## Requirement 1:
Reproduce the participants key word for word.

## Reading passage:
━━━━━━━━━━━━━━━━━━━━━━━━━━━━━━
PARTICIPANTS I Conf. Board = Conference Board, New York, New York; Fannie Mae = Fannie Mae, Washington, D.C.; GSU - EFC = Georgia State University, Economic Forecasting Center, Atlanta, Georgia; Moody's Economy = Moody's Economy.com, Westchester, Pennsylvania; Mortgage = Mortgage Bankers Association, Washington, D.C.; NAM = National Association of Manufacturers, Washington, D.C.; Perryman Gp = The Perryman Group, Waco, Texas; Royal Bank of Canada, Toronto, Ontario, Canada; S&P = Standard & Poor's, New York, New York; US Bank = U.S. Bank, Minneapolis, Minnesota; US Chamber = U.S. Chamber of Commerce, Washington, D.C.; Wells Fargo = Wells Fargo Bank, San Francisco, California.
━━━━━━━━━━━━━━━━━━━━━━━━━━━━━━
## Supplied records:
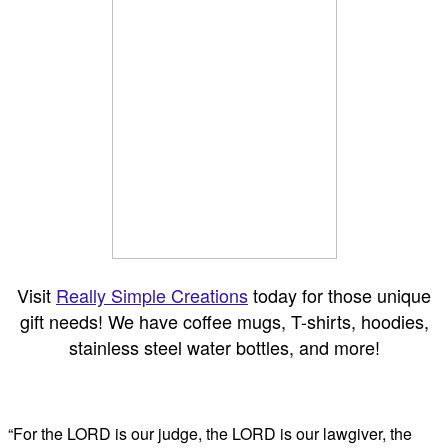
Visit
Really Simple Creations
today for those unique
gift needs! We have coffee mugs, T-shirts, hoodies,
stainless steel water bottles, and more!
“For the LORD is our judge, the LORD is our lawgiver, the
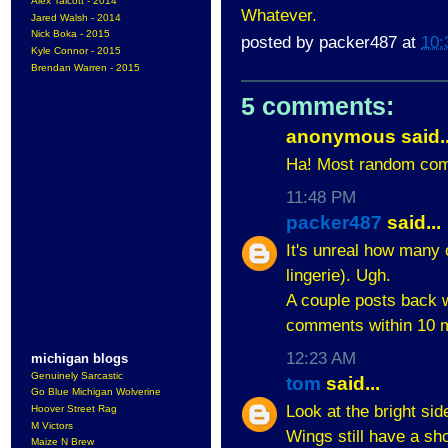
Alex Talcott - 2014
Whatever.
Jared Walsh - 2014
Nick Boka - 2015
posted by
packer487
at
10:
Kyle Connor - 2015
Brendan Warren - 2015
5 comments:
anonymous said..
Ha! Most random com
11:48 PM
packer487
said...
It's unreal how many 
lingerie). Ugh.
A couple posts back w
comments within 10 m
12:23 AM
michigan blogs
Genuinely Sarcastic
tom
said...
Go Blue Michigan Wolverine
Look at the bright si
Hoover Street Rag
M Victors
Wings still have a sh
Maize N Brew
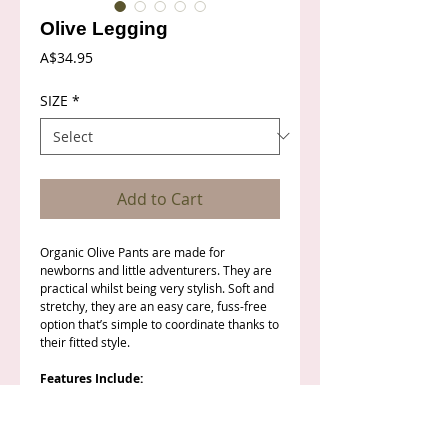
Olive Legging
Price
A$34.95
SIZE
*
Add to Cart
Organic Olive Pants are made for
newborns and little adventurers. They are
practical whilst being very stylish. Soft and
stretchy, they are an easy care, fuss-free
option that’s simple to coordinate thanks to
their fitted style.
Features Include:
Rich Olive colour
Sizing: Newborn to Size 2
Elastic waist with a mock drawstring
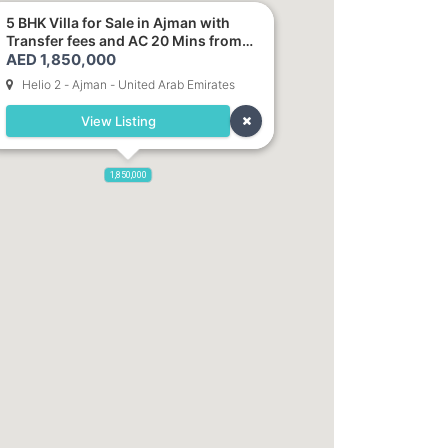
5 BHK Villa for Sale in Ajman with
Transfer fees and AC 20 Mins from
AED 1,850,000
Dubai. Direct Owner
Helio 2 - Ajman - United Arab Emirates
View Listing
1,850,000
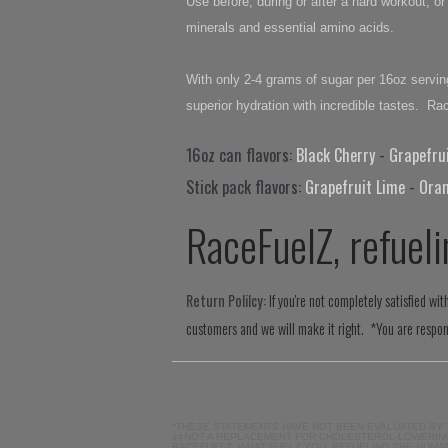
Use before, during or after a hard workout, 
minerals and essential amino acids.
With only 2-4 grams of sugar per 16oz serving
superior hydration with incredible tastes. R
16oz can flavors:
Black Cherry
-
Grapefru
Stick pack flavors:
Grapefruit Lime
-
Ora
RaceFuelZ, refueli
Return Polilcy:
If you're not completely satisfied w
customers and we will make it right. *You are respons
*THESE STATEMENTS HAVE NOT BEEN EVALUATED BY 
‡‡NOT A REPLACEMENT FOR CHOLESTEROL-LOWERING
RACEFUELZ, WHAT FUELZ YOU, REFUELING THE HUMA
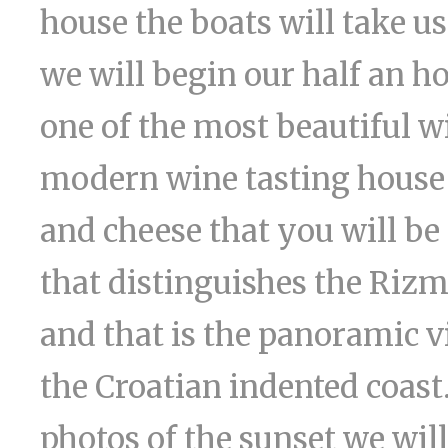
house the boats will take us
we will begin our half an h
one of the most beautiful w
modern wine tasting house a
and cheese that you will be 
that distinguishes the Riz
and that is the panoramic v
the Croatian indented coast
photos of the sunset we wil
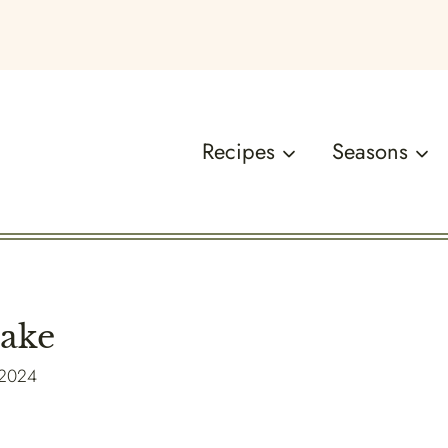
Recipes
Seasons
Cake
 2024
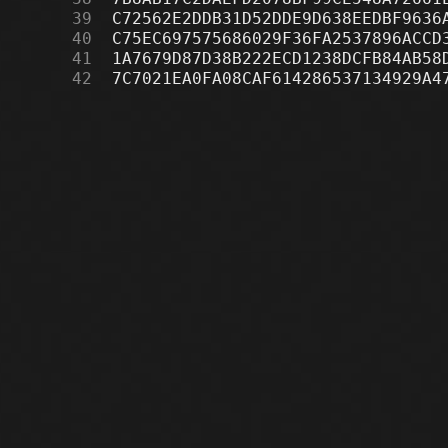
     39
     40
     41
     42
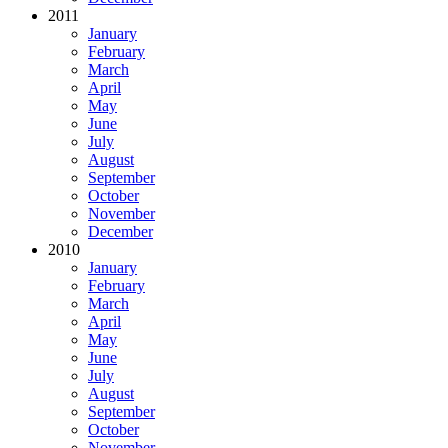
2011
January
February
March
April
May
June
July
August
September
October
November
December
2010
January
February
March
April
May
June
July
August
September
October
November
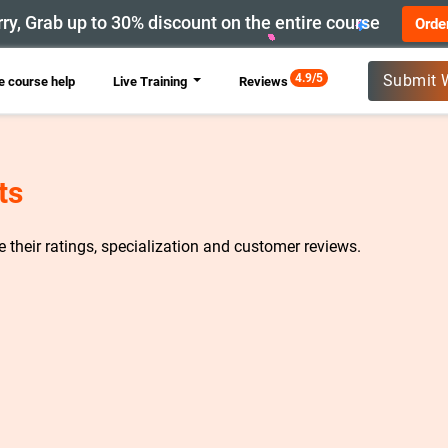
ry, Grab up to 30% discount on the entire course
Orde
New
4.9/5
Submit 
 course help
Live Training
Reviews
ts
re their ratings, specialization and customer reviews.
━━━━━━━━━━━━━━━━━━━━━━━━━━━━━━
## Requirement 2:
Rewrite the entries from the line holding "Use before, during" through the end of the entries, inclusive, with "superior hydration" replaced by "excellent hydration" and everything else unchanged. Leave the pictures out.

## Exercise result 1:
PARTICIPANTS I Conf. Board = Conference Board, New York, New York; Fannie Mae = Fannie Mae, Washington, D.C.; GSU - EFC = Georgia State University, Economic Forecasting Center, Atlanta, Georgia; Moody's Economy = Moody's Economy.com, Westchester, Pennsylvania; Mortgage = Mortgage Bankers Association, Washington, D.C.; NAM = National Association of Manufacturers, Washington, D.C.; Perryman Gp = The Perryman Group, Waco, Texas; Royal Bank of Canada, Toronto, Ontario, Canada; S&P = Standard & Poor's, New York, New York; US Bank = U.S. Bank, Minneapolis, Minnesota; US Chamber = U.S. Chamber of Commerce, Washington, D.C.; Wells Fargo = Wells Fargo Bank, San Francisco, California.

## Exercise result 2:
Use before, during or after a hard workout, 
minerals and essential amino acids.
With only 2-4 grams of sugar per 16oz serving
excellent hydration with incredible tastes. R
16oz can flavors:
Black Cherry
-
Grapefru
Stick pack flavors:
Grapefruit Lime
-
Ora
RaceFuelZ, refueli
Return Polilcy:
If you're not completely satisfied w
customers and we will make it right. *You are respons
*THESE STATEMENTS HAVE NOT BEEN EVALUATED BY 
‡‡NOT A REPLACEMENT FOR CHOLESTEROL-LOWERING
RACEFUELZ, WHAT FUELZ YOU, REFUELING THE HUMA
house the boats will take us
we will begin our half an h
one of the most beautiful w
modern wine tasting house a
and cheese that you will be 
that distinguishes the Riz
and that is the panoramic v
the Croatian indented coast
photos of the sunset we wil
Recipes
Seasons
Cake
 2024
     39
     40
     41
     42
2011
January
February
March
April
May
June
July
August
September
October
November
December
2010
January
February
March
April
May
June
July
August
September
October
November
ry, Grab up to 30% discount on the entire course
Orde
New
4.9/5
Submit 
 course help
Live Training
Reviews
ts
re their ratings, specialization and customer reviews.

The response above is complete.